■ Page text:
****************************************

Safe Refactoring Techniques

Technique 1: Parallel Change (Expand-Contract)

Add new implementation alongside old, switch over gradually.

# Step 1: Add new implementation alongside old
class Calculator:
    def calculate_legacy(self, x, y):
        """Original implementation."""
        return x + y + 1  # Bug: adds 1

    def calculate_new(self, x, y):
        """New correct implementation."""
        return x + y

    def calculate(self, x, y):
        """Router - can switch implementations."""
        # Step 2: Run both, compare results (shadow mode)
        old_result = self.calculate_legacy(x, y)
        new_result = self.calculate_new(x, y)

        if old_result != new_result:
            logger.warning(f"Results differ: {old_result} vs {new_result}")

        # Step 3: Return old result while validating
        return old_result

        # Step 4: After validation, switch to new
        # return new_result

Technique 2: Branch by Abstraction

Introduce abstraction layer to enable safe switching.

# Step 1: Create abstraction
from abc import ABC, abstractmethod

class PaymentProcessor(ABC):
    @abstractmethod
    def process(self, amount: float) -> bool:
        ...

# Step 2: Wrap legacy code
class LegacyPaymentProcessor(PaymentProcessor):
    def __init__(self):
        self._legacy = OldPaymentSystem()

    def process(self, amount: float) -> bool:
        return self._legacy.do_payment(amount)

# Step 3: Create new implementation
class ModernPaymentProcessor(PaymentProcessor):
    def process(self, amount: float) -> bool:
        # New implementation
        ...

# Step 4: Switch via configuration
def get_payment_processor() -> PaymentProcessor:
    if config.use_new_payment:
        return ModernPaymentProcessor()
    return LegacyPaymentProcessor()

Technique 3: Strangler Fig Pattern

Gradually replace legacy system by routing to new code.

class LegacyRouter:
    """Routes requests to legacy or new implementation."""

    def __init__(self):
        self.legacy = LegacySystem()
        self.new = NewSystem()

        # Migration configuration
        self.migrated_routes = {
            "get_user": True,      # Migrated
            "update_user": True,   # Migrated
            "delete_user": False,  # Still legacy
            "create_order": False, # Still legacy
        }

    def handle(self, route: str, **kwargs):
        if self.migrated_routes.get(route, False):
            return self.new.handle(route, **kwargs)
        return self.legacy.handle(route, **kwargs)

Test Fixtures for Refactoring

Fixture: Snapshot Current State

import pytest
from dataclasses import asdict

@pytest.fixture
def snapshot_state():
    """Capture state before and after operations."""

****************************************

■ Task input:
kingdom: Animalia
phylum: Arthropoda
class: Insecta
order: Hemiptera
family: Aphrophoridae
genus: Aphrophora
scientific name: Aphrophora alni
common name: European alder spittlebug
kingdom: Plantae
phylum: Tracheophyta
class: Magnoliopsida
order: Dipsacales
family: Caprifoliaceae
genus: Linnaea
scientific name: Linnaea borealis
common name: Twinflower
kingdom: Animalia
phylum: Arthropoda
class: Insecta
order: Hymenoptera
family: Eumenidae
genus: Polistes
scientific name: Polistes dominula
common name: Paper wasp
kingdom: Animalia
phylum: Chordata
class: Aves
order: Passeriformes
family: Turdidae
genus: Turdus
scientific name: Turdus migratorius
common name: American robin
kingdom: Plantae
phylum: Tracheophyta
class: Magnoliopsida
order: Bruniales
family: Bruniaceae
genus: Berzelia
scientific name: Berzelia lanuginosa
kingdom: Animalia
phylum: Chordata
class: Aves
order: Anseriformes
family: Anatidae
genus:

****************************************

■ To do:
a – Answer these questions about the refactoring page:
(i) What bug does the comment on `calculate_legacy` point out?
(ii) Which configuration setting decides whether `get_payment_processor` returns the modern or the legacy processor?
(iii) Which routes in `migrated_routes` are marked as still legacy?
b – Reproduce, without any change, the stretch of the entries from the line containing "scientific name: Linnaea borealis" through the end of the entries, including both ends.
The refactoring page and the entries are independent of each other.

■ Responses per task:
a –
(i) It adds 1.
(ii) `config.use_new_payment`
(iii) `delete_user` and `create_order`

b –
scientific name: Linnaea borealis
common name: Twinflower
kingdom: Animalia
phylum: Arthropoda
class: Insecta
order: Hymenoptera
family: Eumenidae
genus: Polistes
scientific name: Polistes dominula
common name: Paper wasp
kingdom: Animalia
phylum: Chordata
class: Aves
order: Passeriformes
family: Turdidae
genus: Turdus
scientific name: Turdus migratorius
common name: American robin
kingdom: Plantae
phylum: Tracheophyta
class: Magnoliopsida
order: Bruniales
family: Bruniaceae
genus: Berzelia
scientific name: Berzelia lanuginosa
kingdom: Animalia
phylum: Chordata
class: Aves
order: Anseriformes
family: Anatidae
genus:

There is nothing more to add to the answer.